Once you have all this information, add a database of type "Databricks Native Connector" and use the following SQLAlchemy URI:
databricks+connector://token:{access_token}@{server_hostname}:{port}/{database_name}
You also need to add the following configuration to "Other" -> "Engine Parameters", with your HTTP path:
{
"connect_args": {"http_path": "sql/protocolv1/o/****"},
"http_headers": [["User-Agent", "Apache Superset"]]
}
The User-Agent
header is optional, but helps Databricks identify traffic from Superset. If you need to use a different header please reach out to Databricks and let them know.
Older driver
Originally Superset used databricks-dbapi
to connect to Databricks. You might want to try it if you're having problems with the official Databricks connector:
pip install "databricks-dbapi[sqlalchemy]"
There are two ways to connect to Databricks when using databricks-dbapi
: using a Hive connector or an ODBC connector.
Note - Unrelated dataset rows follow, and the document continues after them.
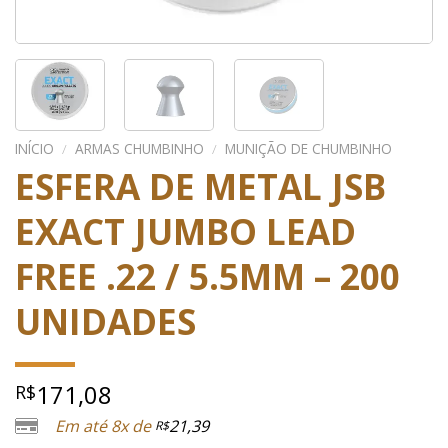
INÍCIO
/
ARMAS CHUMBINHO
/
MUNIÇÃO DE CHUMBINHO
ESFERA DE METAL JSB
EXACT JUMBO LEAD
FREE .22 / 5.5MM – 200
UNIDADES
171,08
R$
Em até 8x de
21,39
R$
Both ways work similarly, but only ODBC can be used to connect to SQL endpoints.
Hive
To connect to a Hive cluster add a database of type "Databricks Interactive Cluster" in Superset, and use the following SQLAlchemy URI:
databricks+pyhive://token:{access_token}@{server_hostname}:{port}/{database_name}
You also need to add the following configuration to "Other" -> "Engine Parameters", with your HTTP path:
{"connect_args": {"http_path": "sql/protocolv1/o/****"}}
ODBC
For ODBC you first need to install the ODBC drivers for your platform.
For a regular connection use this as the SQLAlchemy URI after selecting either "Databricks Interactive Cluster" or "Databricks SQL Endpoint" for the database, depending on your use case:
databricks+pyodbc://token:{access_token}@{server_hostname}:{port}/{database_name}
And for the connection arguments:
{"connect_args": {"http_path": "sql/protocolv1/o/****", "driver_path": "/path/to/odbc/driver"}}
The driver path should be:
/Library/simba/spark/lib/libsparkodbc_sbu.dylib
(Mac OS)/opt/simba/spark/lib/64/libsparkodbc_sb64.so
(Linux)
For a connection to a SQL endpoint you need to use the HTTP path from the endpoint:
{"connect_args": {"http_path": "/sql/1.0/endpoints/****", "driver_path": "/path/to/odbc/driver"}}